O Bacalhau

O Bacalhau é um alimento com milhares de anos, é nas águas frias do Atlântico que o Bacalhau encontra o seu habitat natural. O bacalhau é uma das cerca de 60 espécies que pertencem ao género Gadus. Todos os anos invadem os fiordes Noruegueses para desovar, fazendo da Noruega o seu principal país de origem. Islândia, Gronelândia, Terra Nova e Canadá são igualmentes fortes na migração do bacalhau.

O também conhecido Bacalhau do Pacífico (género Gadus Macrocephalus) tem origem no Alasca.

Existem registos que comprovam a existência de fábricas para processamento de bacalhau na Islândia e na Noruega desde o século IX. O mercador holandês Yapes Ypess foi o primeiro a fundar uma indústria de transformação na Noruega, sendo considerado o pai da comercialização do peixe industrializado.

Antes da industrialização do bacalhau, os bascos já comercializavam o bacalhau. Como já conheciam o sal, eles começaram a salgar o pescado para aumentar sua durabilidade. O bacalhau passou a ser comercializado curado e salgado por volta do ano 1000. Os bascos expandiram o mercado do bacalhau, tornado-o um negócio internacional porque o sal não deixava que o peixe estragasse com facilidade.

As primeiras referências  à pesca do Bacalhau em Portugal remontam o século XIV, num acordo feito com Inglaterra para que os pescadores portugueses pudessem pescar nas águas inglesas.

Foi no século XVI que os portugueses levaram ao Brasil o gosto pelo Bacalhau, mas somente com a chegada da corte portuguesa e dos comerciantes lusos no país, no início do século XIX, que o consumo do pescado foi impulsionado e difundido entre a população. A primeira exportação oficial do produto aconteceu em 1843.

A procura pelo peixe passou a crescer na Europa, América e África, o que proporcionou o aumento do número de barcos pesqueiros e de pequenas e médias indústrias pela costa norueguesa, transformando a Noruega no principal pólo mundial de pesca e exportação do bacalhau.
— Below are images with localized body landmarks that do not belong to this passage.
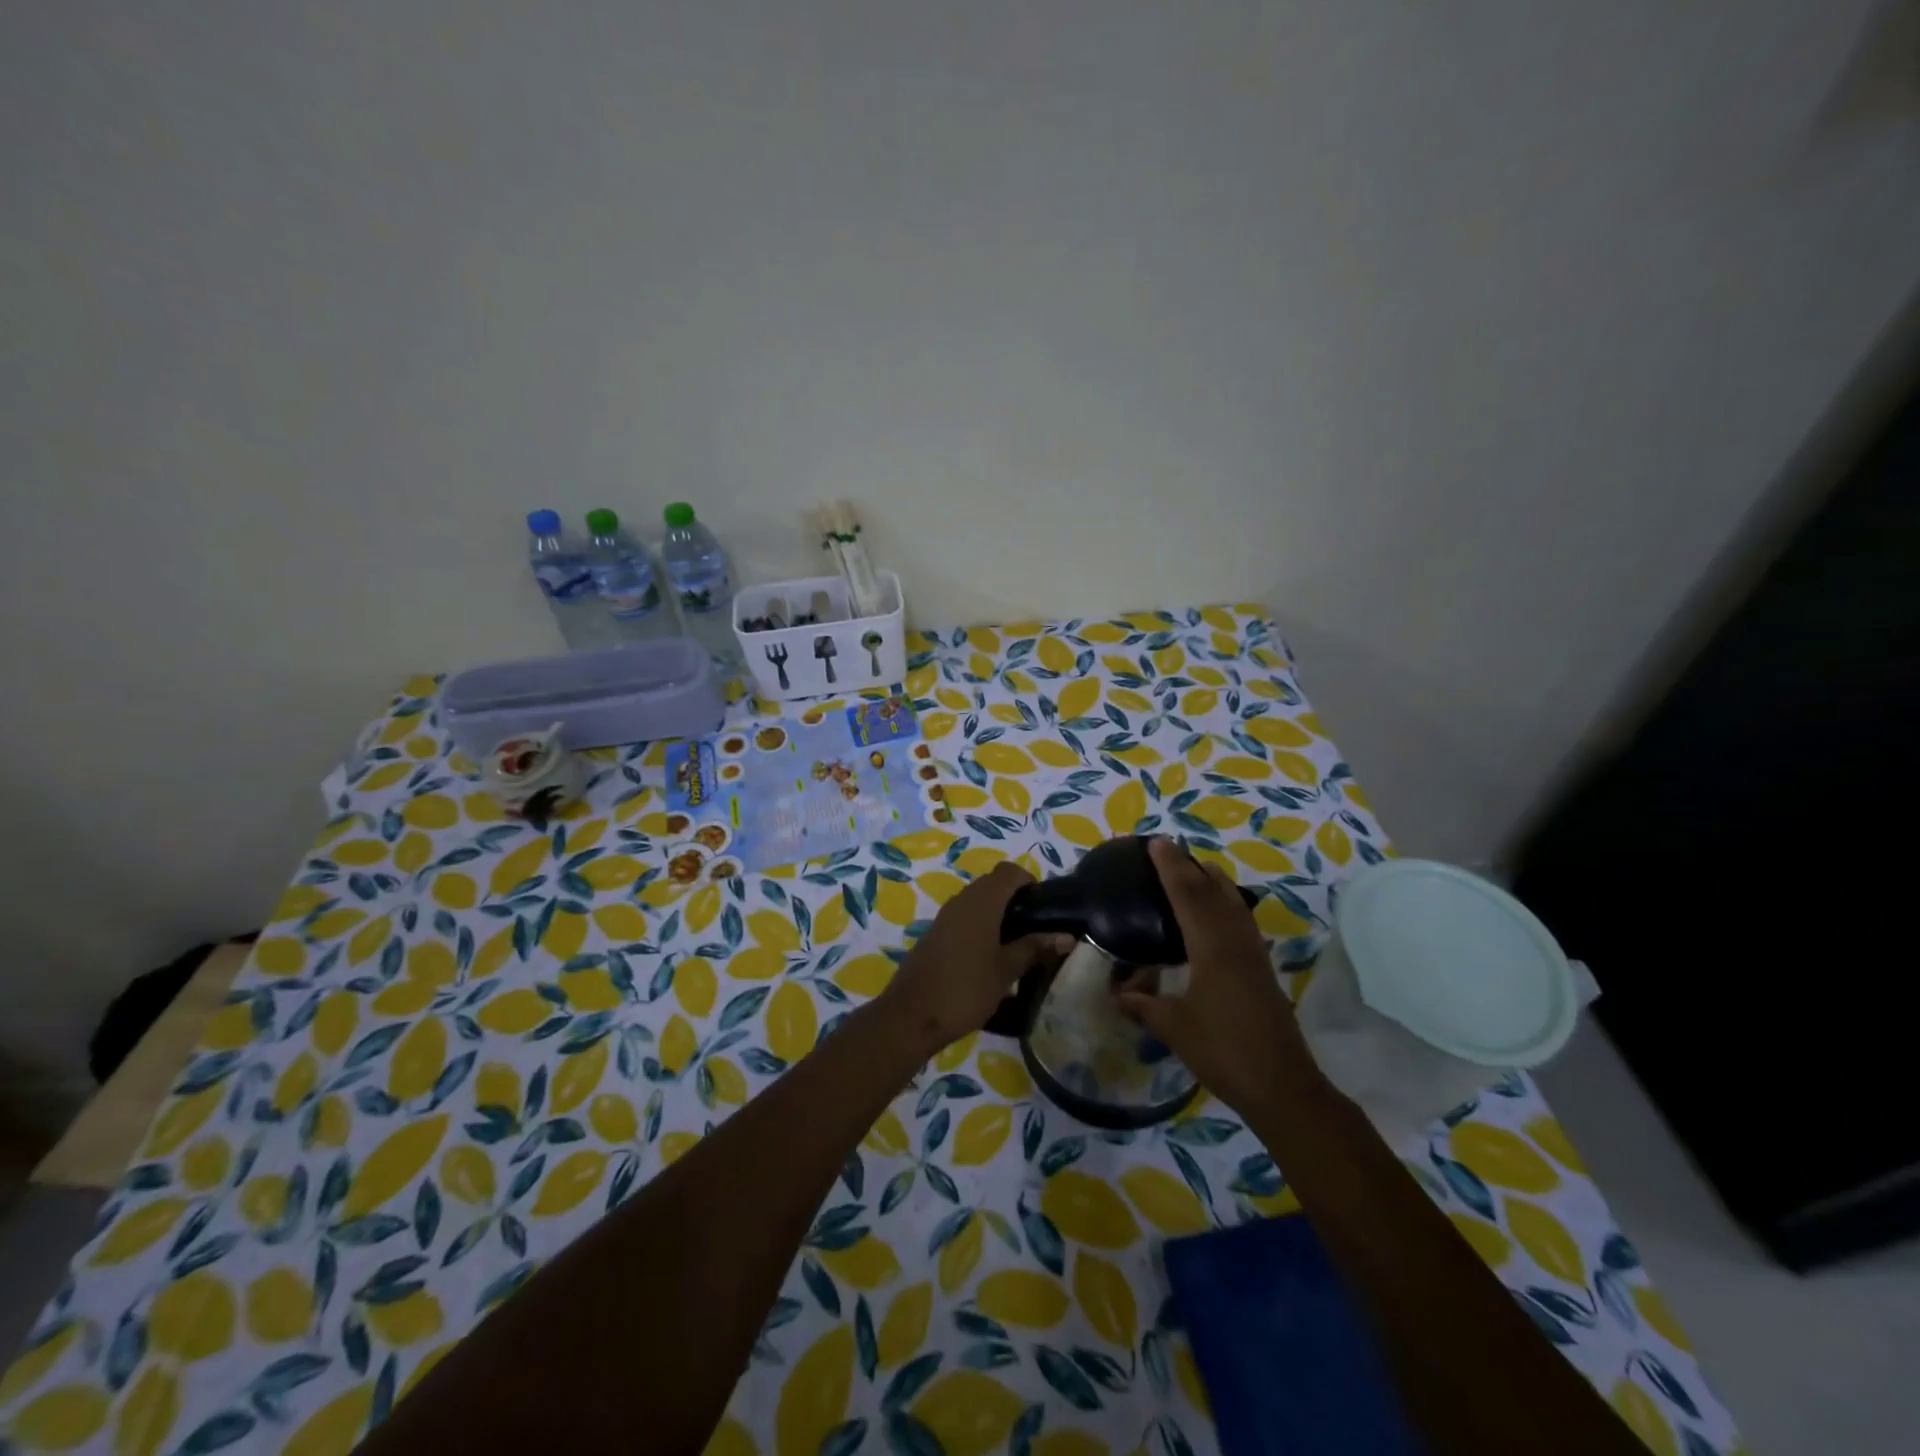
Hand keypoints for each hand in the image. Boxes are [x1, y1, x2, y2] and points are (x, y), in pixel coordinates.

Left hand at [879, 862, 1072, 1056]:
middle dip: (1015, 898)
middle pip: (992, 883)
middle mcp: (961, 900)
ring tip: (1017, 944)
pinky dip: (980, 926)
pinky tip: (990, 956)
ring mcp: (944, 917)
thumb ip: (1034, 948)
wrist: (911, 1016)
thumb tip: (1067, 936)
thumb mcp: (1006, 971)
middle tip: (1035, 928)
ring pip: (976, 901)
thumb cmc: (965, 989)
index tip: (1044, 907)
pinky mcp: (934, 934)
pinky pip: (963, 917)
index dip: (1029, 881)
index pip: (1008, 871)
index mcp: (981, 902)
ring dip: (997, 913)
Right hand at [1117, 839, 1319, 1119]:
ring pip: (1233, 903)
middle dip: (1190, 867)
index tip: (1156, 843)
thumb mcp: (1174, 1028)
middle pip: (1213, 892)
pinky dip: (1227, 903)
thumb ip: (1144, 1006)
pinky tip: (1220, 910)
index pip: (1188, 896)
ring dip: (1214, 881)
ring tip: (1196, 867)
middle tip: (1169, 848)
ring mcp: (1254, 954)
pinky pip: (1242, 920)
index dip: (1171, 868)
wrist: (1282, 1085)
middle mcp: (1235, 942)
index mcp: (1211, 948)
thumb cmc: (1224, 1052)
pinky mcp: (1262, 969)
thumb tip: (1116, 993)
O bacalhau, além de um alimento durável e com sabor mais agradável do que os outros pescados salgados, era um peixe bastante barato e nutritivo, acessível à população pobre, que raramente podia comprar peixe fresco, factor que aumentava a sua comercialização e o diferenciou na época medieval. A soberania da Igreja Católica foi outro facilitador para seu comércio: o catolicismo impunha dias de jejum – que compreendiam as sextas-feiras, os quarenta dias da quaresma e muitos outros dias do calendário cristão – nos quais se proibia a ingestão de comidas “quentes” como as carnes; somente as comidas “frias”, como os peixes, eram permitidas. Assim, a carne passou a ser proibida em quase metade dos dias do ano, e os dias de jejum acabaram por se tornar dias de bacalhau salgado. Ainda hoje, em muitas famílias, existe esta tradição.

Caracterizado inicialmente como um alimento barato, sempre presente nas mesas das camadas populares, o bacalhau virou artigo elitizado depois da Segunda Guerra Mundial. Como havia escassez de alimentos em toda a Europa, o preço do pescado subiu e seu consumo ficou restrito: passou a ser consumido apenas nas principais festas cristãs. Com o passar dos anos, tornou-se tradição comer bacalhau em épocas festivas e de confraternização como Semana Santa e Natal.